Yoyo fingers the lack of skills (to transform management) and capital (ownership) as the main factors stymieing the transformational agenda.
"It will take years for the rank and file to benefit from BEE. Skills development could help fast-track our initiatives, but we're having other problems to deal with first, like the appalling dropout rate at tertiary institutions. We need to work together as business, government and academia."
Aspen is runner-up in the sectorial rankings with a total score of 59,55% and a close third is Netcare, which this year boasts 58,2%. It earns bragging rights for rising 27 spots to occupy the 37th place in the overall 2008 TEC rankings.

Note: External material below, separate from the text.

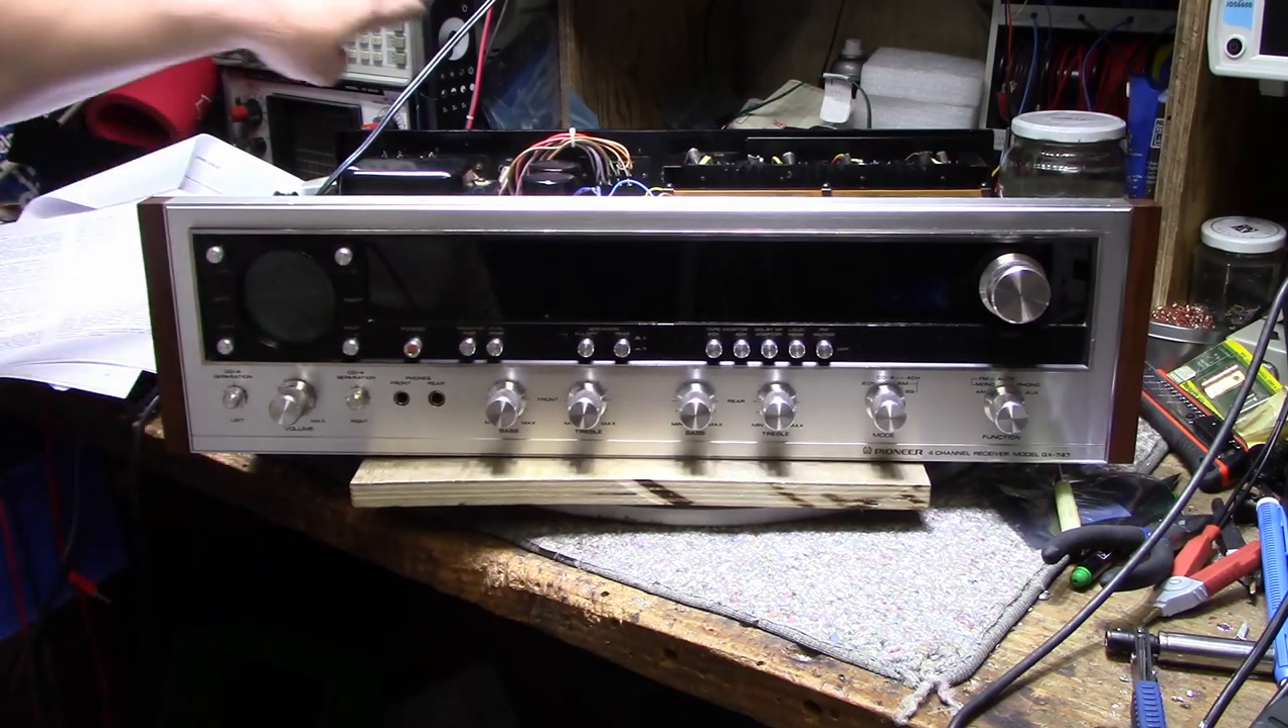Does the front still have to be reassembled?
No.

Aspen's decline on pillars like skills development should raise the alarm bells. It must be embarrassing, not least to new chairman Judy Dlamini - an advocate of skills development. On the other hand, the fall serves to remind the generics maker that its commitment to skills development and socioeconomic development should be supported by groundwork.
Netcare stands out for advancing on the skills development side of things. For its strides here, SA's premier hospital group made it into the Top 10 of the skills development rankings - ahead of old hands at BEE.
Given a chronic dearth of skills in the industry, Netcare's sustainable investment here should be emulated. In addition to huge nurse salary increments (possibly in response to the state's similar tactic last year), Netcare is training about 3 000 nurses this year - significantly higher than Medi-Clinic's 1 300, which will be reduced next year.
Government, which should be blamed for closing nursing colleges a few years ago, as the Stellenbosch-headquartered firm correctly argues, isn't as robust in remedying the situation.
Apart from ownership, an obvious aspect of the transformational agenda, three other areas need urgent attention: broadening access in townships and rural areas; directorate and senior management.
As with Medi-Clinic and the majority of JSE-listed players, that black people get to occupy nonexecutive posts and that senior management is still predominantly white is perhaps a reminder of just how black people are still on the sidelines of decision-making in corporate SA.
In terms of broadening access to previously disadvantaged areas, private hospital operators have failed dismally to extend services beyond the predominantly white areas. For instance, the densely populated Cape Flats, Medi-Clinic's backyard, has yet to get its first private hospital.
Of the group's 15 hospitals in the Western Cape, none is in a township. Likewise, Life Healthcare and Netcare are scarce in black areas. It's confounding: with black partners on board the expectation is to have this item high on the agenda. Now without a charter (that's been in the "planning" stages for four years), big players aren't going to jack up any time soon.
Private hospitals deny assertions their prices are inflated (a scenario that keeps the majority of black households out of the private-care fold). However - judging by the current health services pricing debate dominating the health minister's diary - their argument doesn't hold. Why else can the civil servants' Gems medical aid not afford to give its members access to private hospitals?
As for the medically insured township dwellers, the outcry for private facilities continues.
Making prices affordable and bringing services to the people doesn't require a charter. On the upside, it's imperative to sustain the sector.